One of the things that I admired the most about Scott Adams in 1979 is that you could see his growth from one game to the next and you could appreciate how he was experimenting with the medium. He moved from typical interactive fiction tropes of the period (the treasure hunt with the obligatory maze) to plots and puzzles which needed to be solved with the items you found. We moved from treasure hunt score awards to story awards. There are those who have said that Mr. Adams seemed to be resting on his laurels with the publication of Ghost Town because he reverts back to the treasure hunt trope. I would disagree with this assessment and argue that, like any artist, he was again taking a canvas or trope that many were familiar with and stepping things up a notch. The player is forced to interact even more with the environment and WORK for the items. This is not a simple game of hide and seek but a puzzle box masquerading as a treasure hunt.
I enjoyed this game and the experience because I felt like Mr. Adams was saying “Ok you want a treasure hunt? HERE is a treasure hunt!” I felt that all of the puzzles were fair (the GO Board and $200 might be borderline lol) and I liked the literal and figurative meaning behind the title of the game. I spent more time with this game than I did with Strange Odyssey and I feel it is one of the more difficult, if not THE most difficult text adventures I have played to date. If you have enjoyed the previous eight installments in this series don’t stop now. Put your big boy pants on, or assless chaps, whichever you prefer, and saddle up for a western themed, pull your hair out puzzle-a-looza.
An insightful write-up! I agree that Ghost Town is one of Adams’ toughest games, surpassed only by Savage Island Parts 1 and 2.
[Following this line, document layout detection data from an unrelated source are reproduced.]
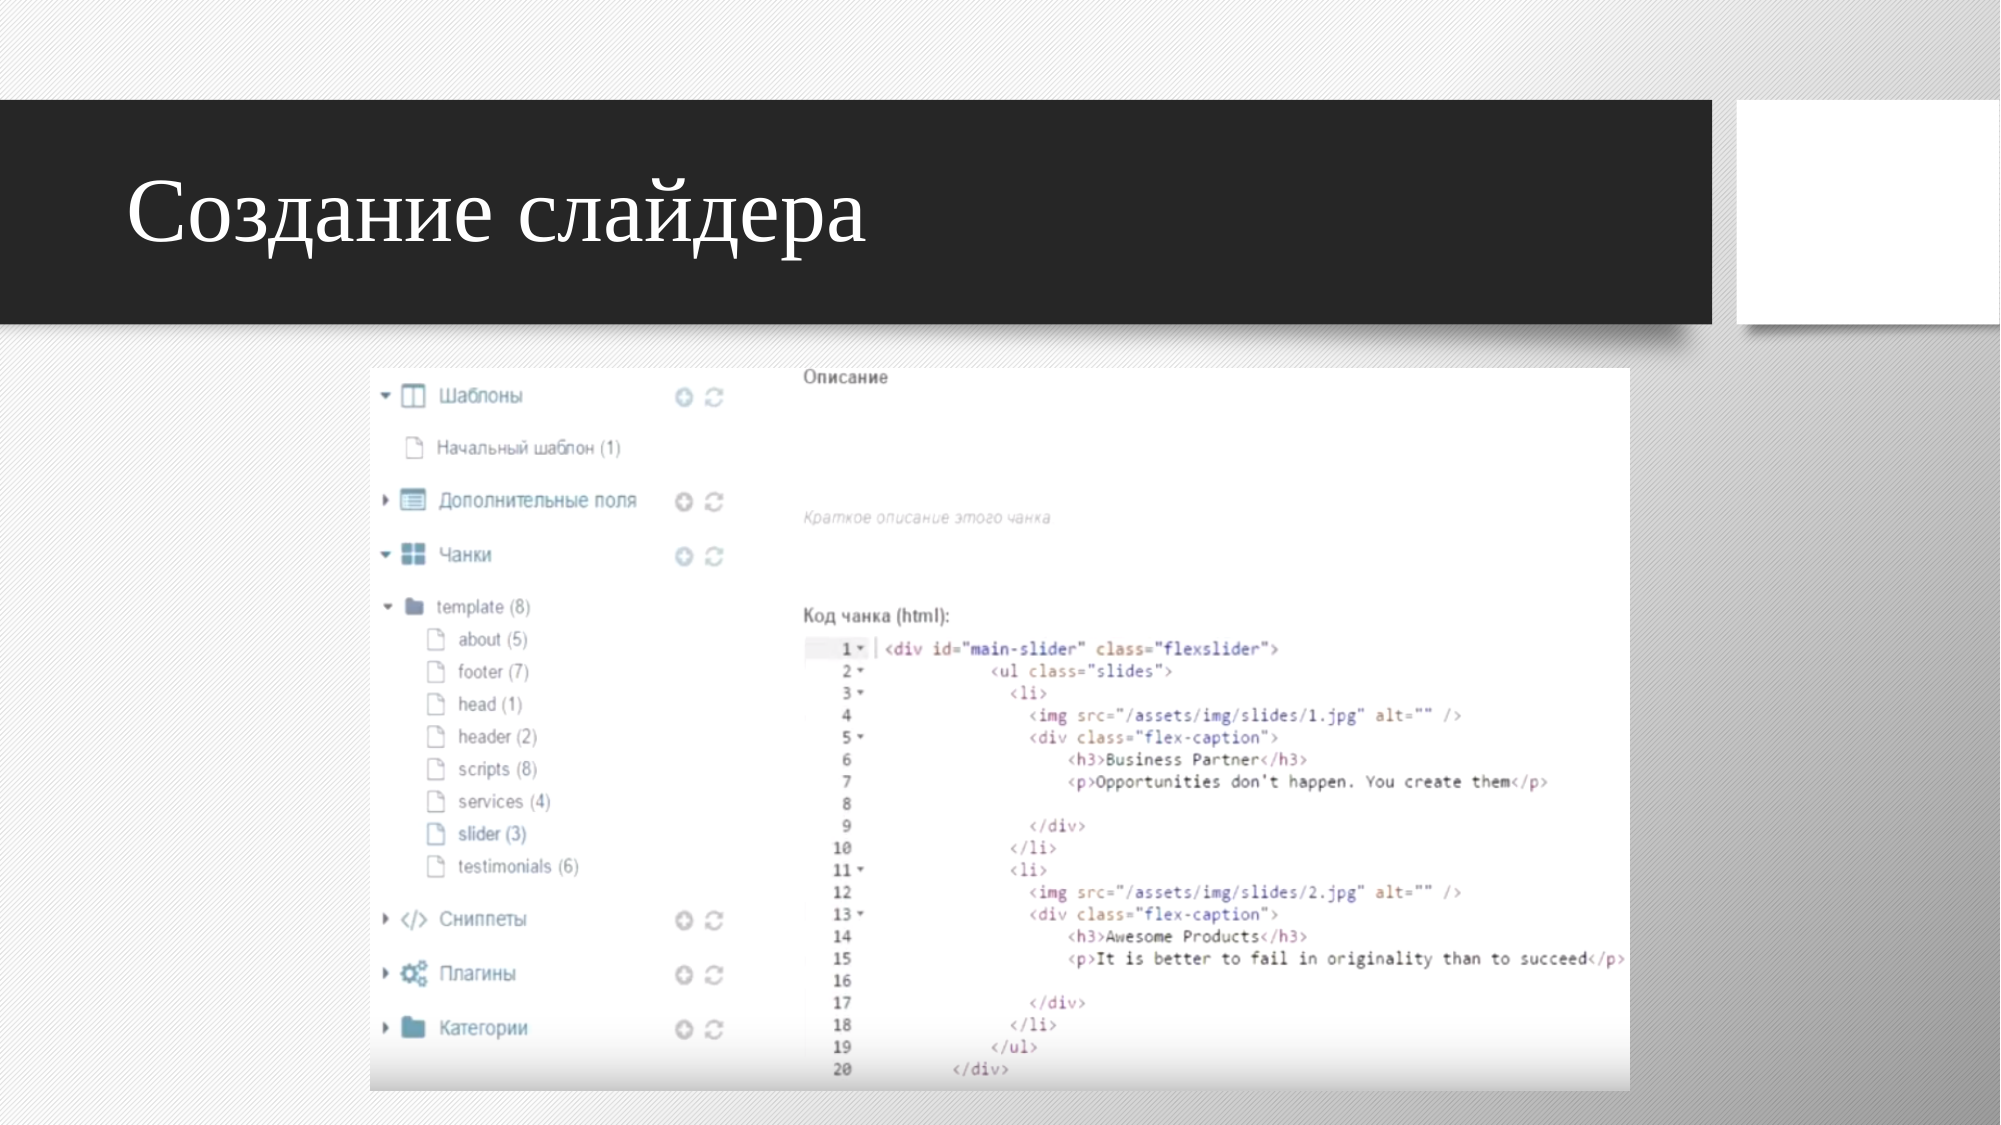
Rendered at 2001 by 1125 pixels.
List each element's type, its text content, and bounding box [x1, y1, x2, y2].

picture [0, 325, 1713, 1091]
title Создание слайдера [111, 123, 1689, 301]
picture [1736, 325, 2000, 347]
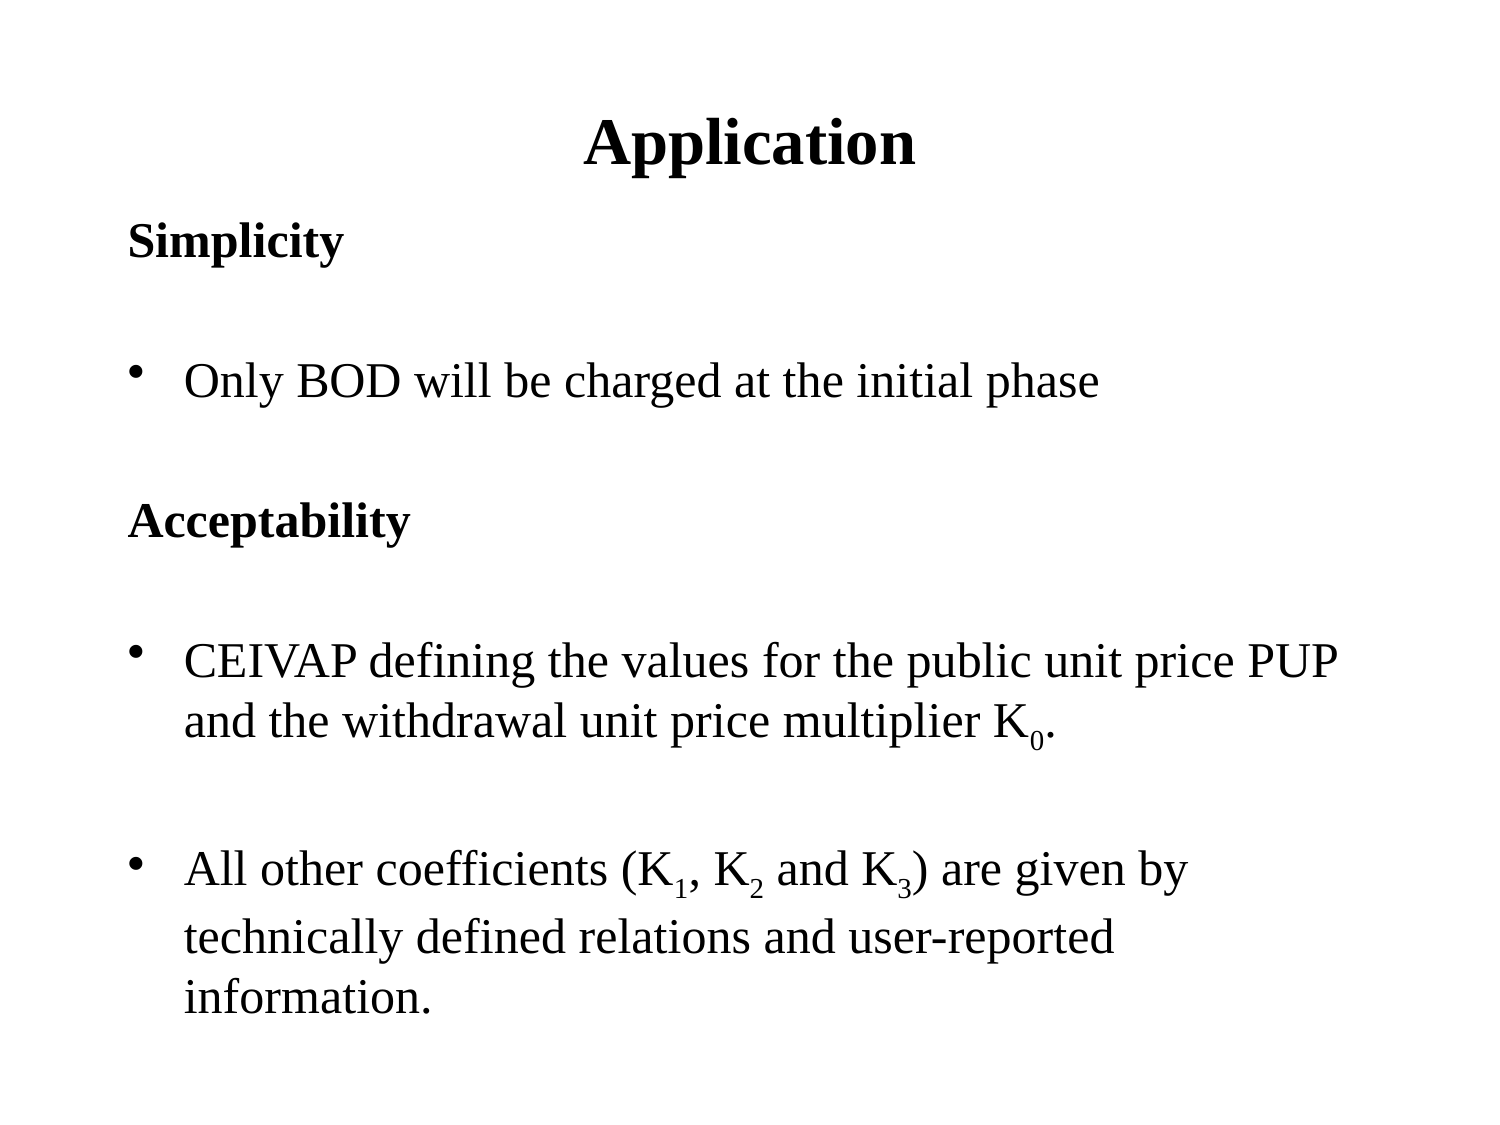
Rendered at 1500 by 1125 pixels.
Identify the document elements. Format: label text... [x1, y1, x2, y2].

list Simplicity Only BOD will be charged at the initial phase Acceptability CEIVAP defining the values for the public unit price PUP and the withdrawal unit price multiplier K0. All other coefficients (K1, K2 and K3) are given by technically defined relations and user-reported information. [112, 199, 1388, 1001]
title Application [112, 99, 1388, 176]
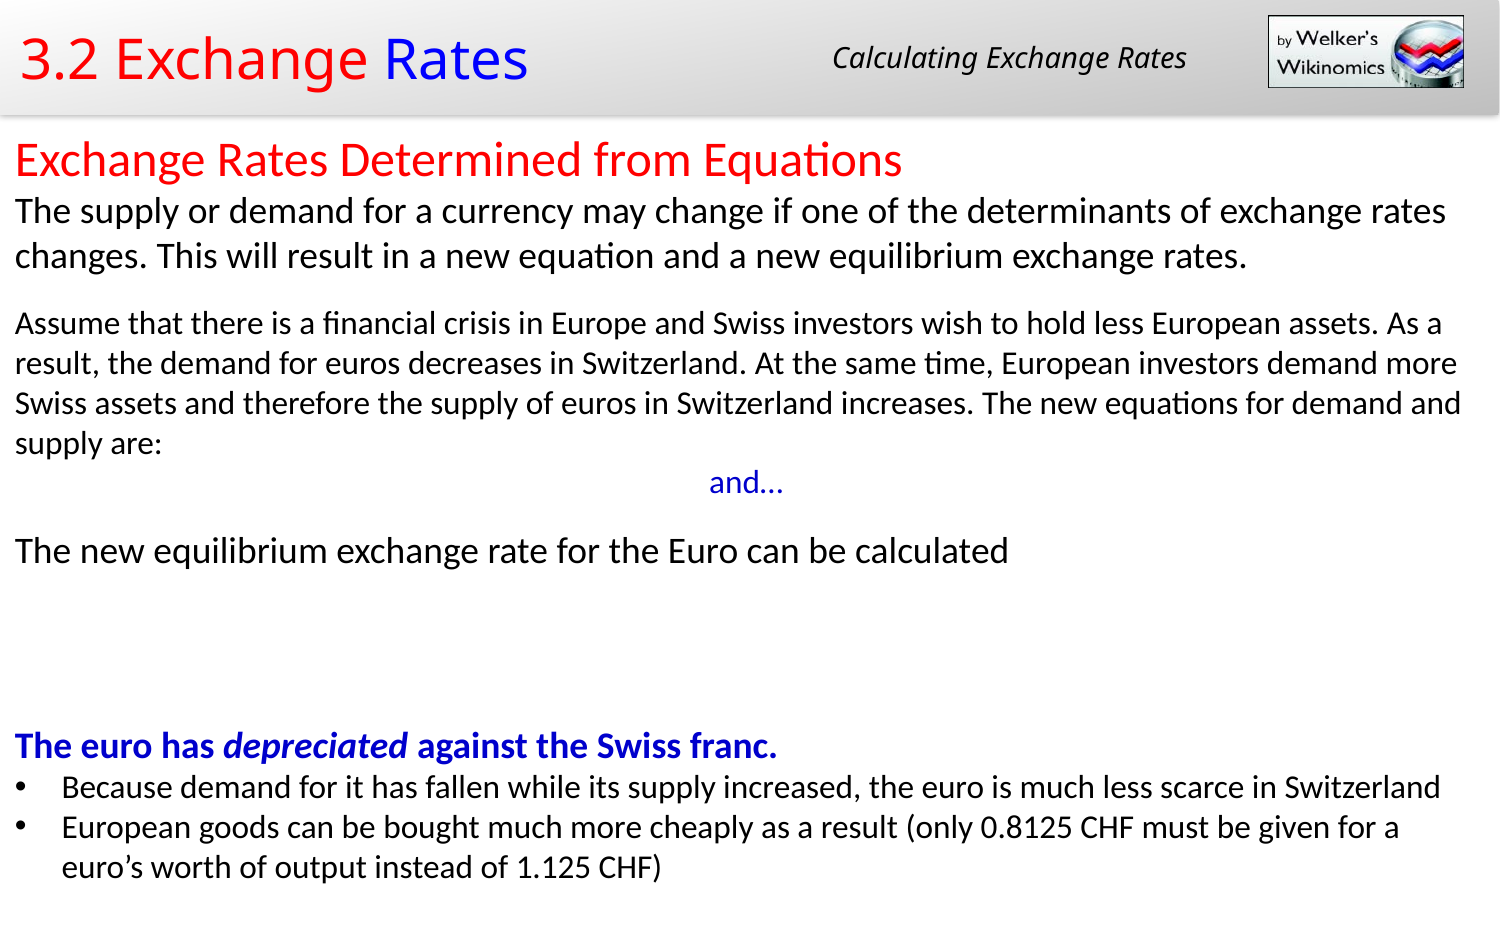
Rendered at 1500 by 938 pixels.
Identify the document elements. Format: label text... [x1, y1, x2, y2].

picture [1268, 15, 1464, 88]
text_box Calculating Exchange Rates [750, 32, 1270, 81]
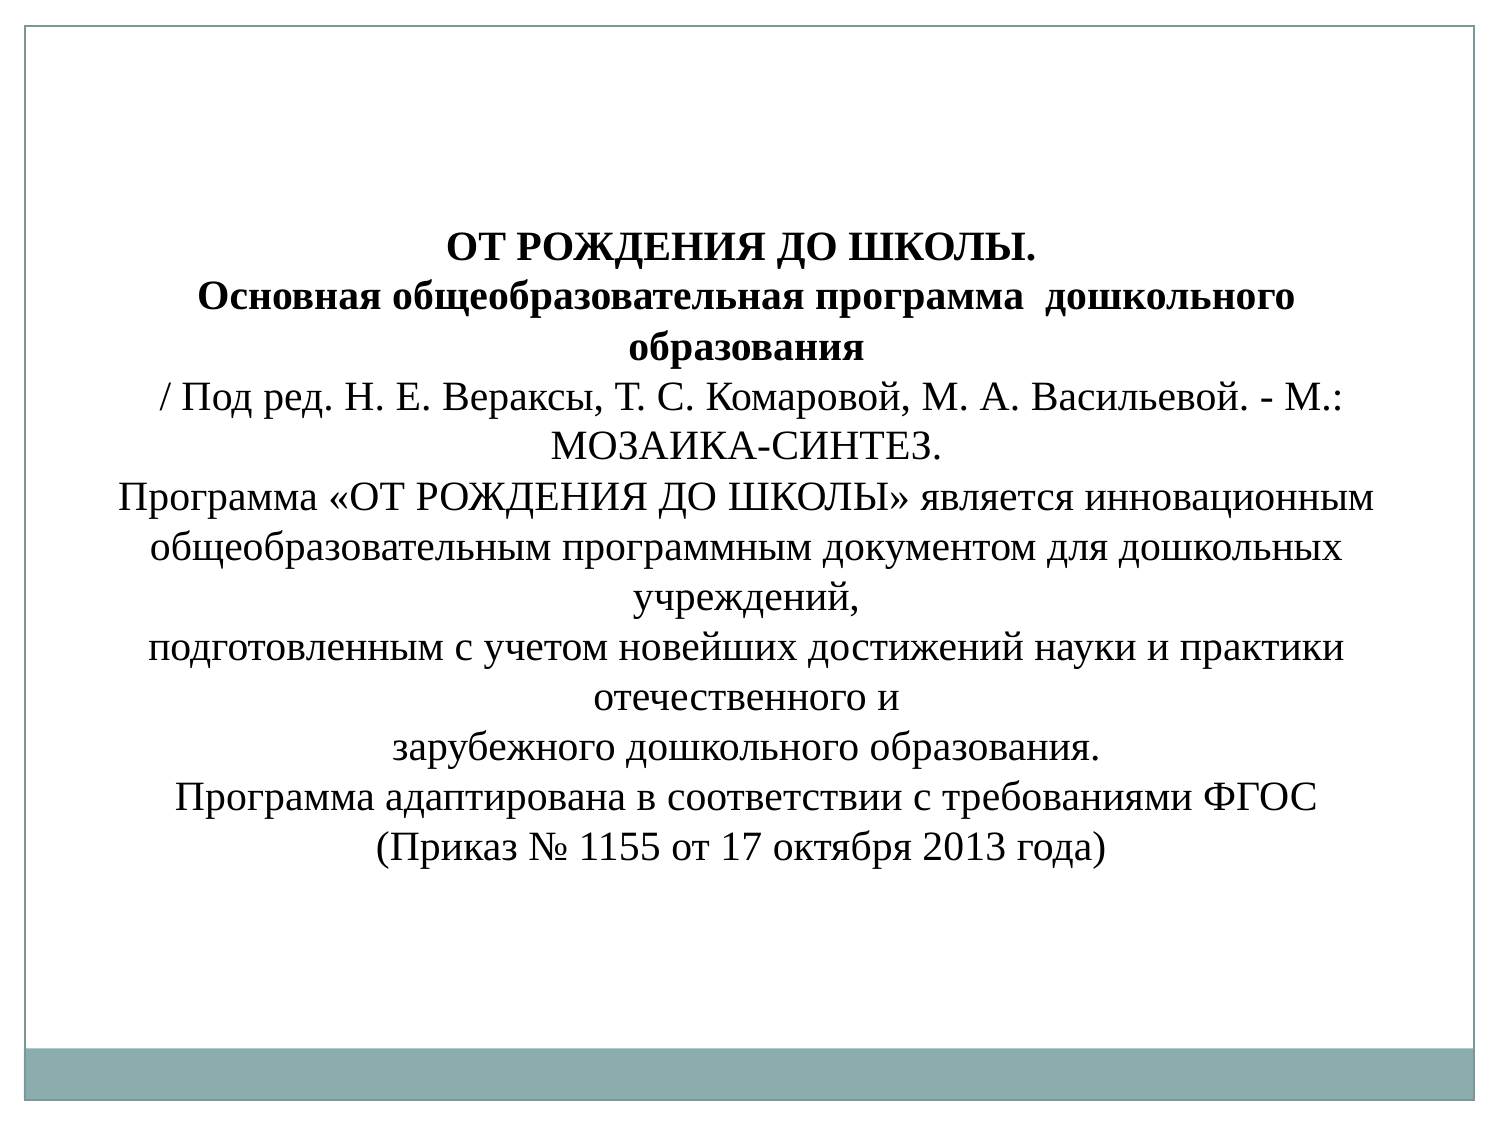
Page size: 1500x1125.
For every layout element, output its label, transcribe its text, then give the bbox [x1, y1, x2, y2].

text_box ОТ РОЖДЕНИЯ ДО ШКОЛЫ. Основная общеобразовательная программа дошкольного образования / Под ред. Н. Е. Вераксы, Т. С. Комаровой, М. А. Васильевой. - М.: МОЗАИКА-СИНТЕЗ. Программа «ОТ РОЖДЕНИЯ ДО ШКОЛЫ» является инновационным общеобразовательным программным документом для дошкольных учреждений, подготовленным с учетом новейших достижений науки и практики отечественного и зарубежного дошкольного образования. Программа адаптирована в соответствии с требованиями ФГОС (Приказ № 1155 от 17 октября 2013 года) [70, 210, 1423, 876]
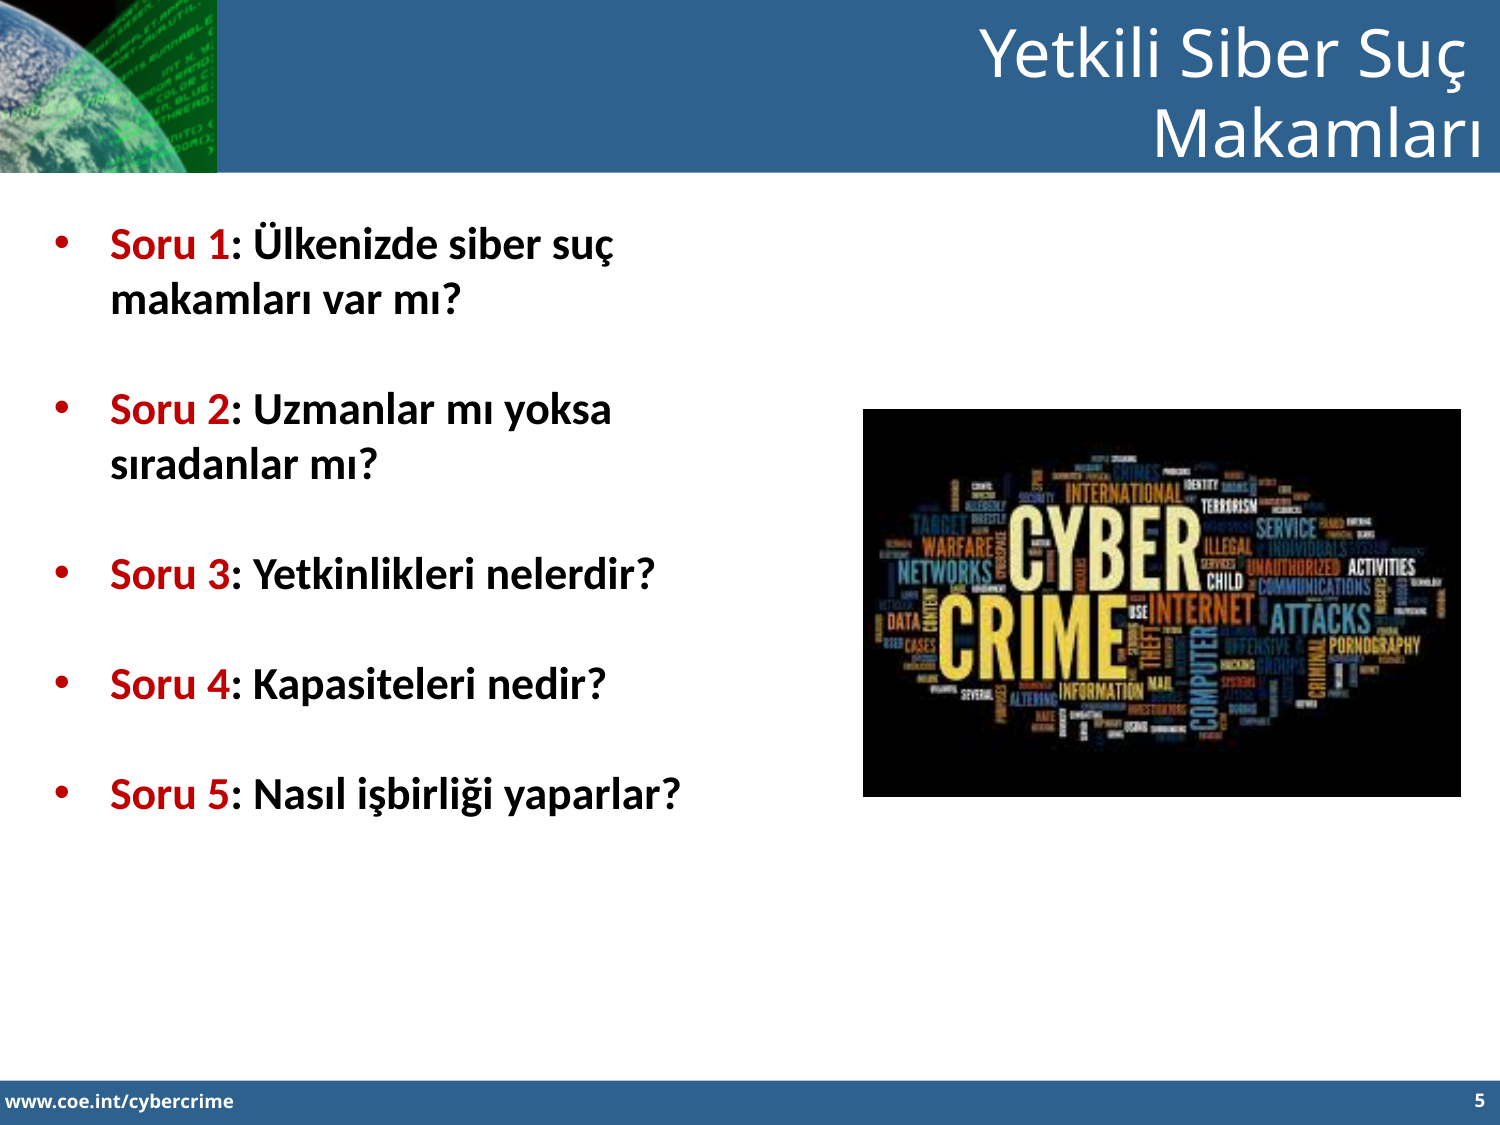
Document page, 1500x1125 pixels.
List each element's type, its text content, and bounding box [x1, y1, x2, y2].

You mention that you played the game on a TRS80 emulator with no save feature. I regard this as a critical feature (particularly when playing adventures which are overly fond of instadeath!) so perhaps it is time to look at alternative options? At least with the Scott Adams games, you have a wide range of machine emulations to choose from. I personally play most of the games using an Apple II emulator – Virtual ][ (it’s Mac-only though I hear that MicroM8, which runs on PC and Linux as well as Mac is very good as well). It allows me to quickly save snapshots of a game in progress very easily.